*WHAT THE EXERCISE ASKS*
Search the material below for the string "zásielky" and extract each line that has it.
Start of EXTRACTED DATA
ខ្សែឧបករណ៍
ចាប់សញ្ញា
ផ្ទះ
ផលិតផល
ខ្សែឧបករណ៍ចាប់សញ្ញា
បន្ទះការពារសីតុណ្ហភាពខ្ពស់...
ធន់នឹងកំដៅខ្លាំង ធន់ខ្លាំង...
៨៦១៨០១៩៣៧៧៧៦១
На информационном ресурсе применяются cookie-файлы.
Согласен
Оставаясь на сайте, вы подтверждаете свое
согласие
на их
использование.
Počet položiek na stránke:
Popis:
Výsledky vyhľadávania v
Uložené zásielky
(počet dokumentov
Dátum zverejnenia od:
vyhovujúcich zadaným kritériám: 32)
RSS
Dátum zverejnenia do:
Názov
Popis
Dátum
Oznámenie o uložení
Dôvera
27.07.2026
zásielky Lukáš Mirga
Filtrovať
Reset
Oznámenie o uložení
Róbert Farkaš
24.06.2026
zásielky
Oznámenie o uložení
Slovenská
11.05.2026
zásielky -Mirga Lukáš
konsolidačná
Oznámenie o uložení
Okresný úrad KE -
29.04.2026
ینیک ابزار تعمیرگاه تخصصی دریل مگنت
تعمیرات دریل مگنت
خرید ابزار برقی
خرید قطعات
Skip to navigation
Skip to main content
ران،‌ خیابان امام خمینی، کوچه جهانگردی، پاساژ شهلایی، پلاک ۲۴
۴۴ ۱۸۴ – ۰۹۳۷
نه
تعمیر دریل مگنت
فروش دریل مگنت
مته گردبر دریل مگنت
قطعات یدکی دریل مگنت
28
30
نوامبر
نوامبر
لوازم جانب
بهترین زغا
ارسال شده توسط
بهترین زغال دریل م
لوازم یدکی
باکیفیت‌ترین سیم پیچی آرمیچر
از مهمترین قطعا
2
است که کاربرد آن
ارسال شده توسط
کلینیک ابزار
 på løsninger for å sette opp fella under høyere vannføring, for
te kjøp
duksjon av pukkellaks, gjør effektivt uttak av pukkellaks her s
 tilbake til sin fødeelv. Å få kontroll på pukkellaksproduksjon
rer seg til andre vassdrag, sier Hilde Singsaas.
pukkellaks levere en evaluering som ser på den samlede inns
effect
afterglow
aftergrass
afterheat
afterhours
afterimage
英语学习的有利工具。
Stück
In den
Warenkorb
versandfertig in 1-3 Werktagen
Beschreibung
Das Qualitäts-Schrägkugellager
End of EXTRACTED DATA
Start of EXTRACTED DATA
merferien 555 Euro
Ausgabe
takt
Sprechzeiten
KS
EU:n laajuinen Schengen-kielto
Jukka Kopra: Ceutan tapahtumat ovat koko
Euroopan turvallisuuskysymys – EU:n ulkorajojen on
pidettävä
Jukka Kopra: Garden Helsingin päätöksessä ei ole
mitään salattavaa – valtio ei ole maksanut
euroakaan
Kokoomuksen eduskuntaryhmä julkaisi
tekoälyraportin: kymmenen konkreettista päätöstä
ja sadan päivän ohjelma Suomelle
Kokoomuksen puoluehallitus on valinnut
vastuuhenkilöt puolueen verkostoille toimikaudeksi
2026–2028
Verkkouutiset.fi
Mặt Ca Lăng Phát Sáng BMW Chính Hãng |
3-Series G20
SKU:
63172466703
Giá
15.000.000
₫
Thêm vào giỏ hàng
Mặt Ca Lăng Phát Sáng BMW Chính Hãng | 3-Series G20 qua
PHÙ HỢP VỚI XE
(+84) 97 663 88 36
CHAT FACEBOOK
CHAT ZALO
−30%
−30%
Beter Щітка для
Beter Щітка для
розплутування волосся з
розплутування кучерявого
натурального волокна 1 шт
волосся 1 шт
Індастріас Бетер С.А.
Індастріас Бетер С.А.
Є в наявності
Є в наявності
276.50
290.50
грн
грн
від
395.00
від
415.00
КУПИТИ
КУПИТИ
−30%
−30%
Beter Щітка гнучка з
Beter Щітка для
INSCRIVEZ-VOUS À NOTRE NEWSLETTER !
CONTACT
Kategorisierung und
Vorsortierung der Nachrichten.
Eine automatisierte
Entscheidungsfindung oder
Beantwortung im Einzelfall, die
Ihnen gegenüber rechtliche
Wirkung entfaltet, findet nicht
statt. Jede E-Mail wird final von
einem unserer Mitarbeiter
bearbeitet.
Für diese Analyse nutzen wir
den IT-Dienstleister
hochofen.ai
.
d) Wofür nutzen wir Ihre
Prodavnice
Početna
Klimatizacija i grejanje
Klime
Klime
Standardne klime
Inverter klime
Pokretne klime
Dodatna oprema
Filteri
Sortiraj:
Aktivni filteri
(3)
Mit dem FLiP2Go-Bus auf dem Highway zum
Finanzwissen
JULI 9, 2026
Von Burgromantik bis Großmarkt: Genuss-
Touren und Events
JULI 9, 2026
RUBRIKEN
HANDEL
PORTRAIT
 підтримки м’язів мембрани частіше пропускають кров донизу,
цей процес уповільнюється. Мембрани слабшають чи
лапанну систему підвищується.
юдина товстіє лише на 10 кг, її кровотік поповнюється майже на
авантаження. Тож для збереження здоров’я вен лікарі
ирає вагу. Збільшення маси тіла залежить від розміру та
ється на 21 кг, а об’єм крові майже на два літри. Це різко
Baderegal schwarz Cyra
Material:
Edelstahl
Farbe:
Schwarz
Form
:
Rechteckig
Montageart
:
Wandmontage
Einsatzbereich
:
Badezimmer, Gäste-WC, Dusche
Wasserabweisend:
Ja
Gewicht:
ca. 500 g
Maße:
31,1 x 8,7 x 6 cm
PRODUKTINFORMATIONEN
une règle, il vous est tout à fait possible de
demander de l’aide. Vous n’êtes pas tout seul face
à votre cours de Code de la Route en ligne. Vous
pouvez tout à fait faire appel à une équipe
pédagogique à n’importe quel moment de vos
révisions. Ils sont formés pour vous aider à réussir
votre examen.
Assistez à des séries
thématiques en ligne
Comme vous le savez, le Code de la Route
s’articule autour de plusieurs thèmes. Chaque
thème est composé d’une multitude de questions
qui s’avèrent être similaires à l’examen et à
End of EXTRACTED DATA
*RESPONSE FOR THIS EXERCISE*
Uložené zásielky
zásielky Lukáš Mirga
zásielky
zásielky -Mirga Lukáš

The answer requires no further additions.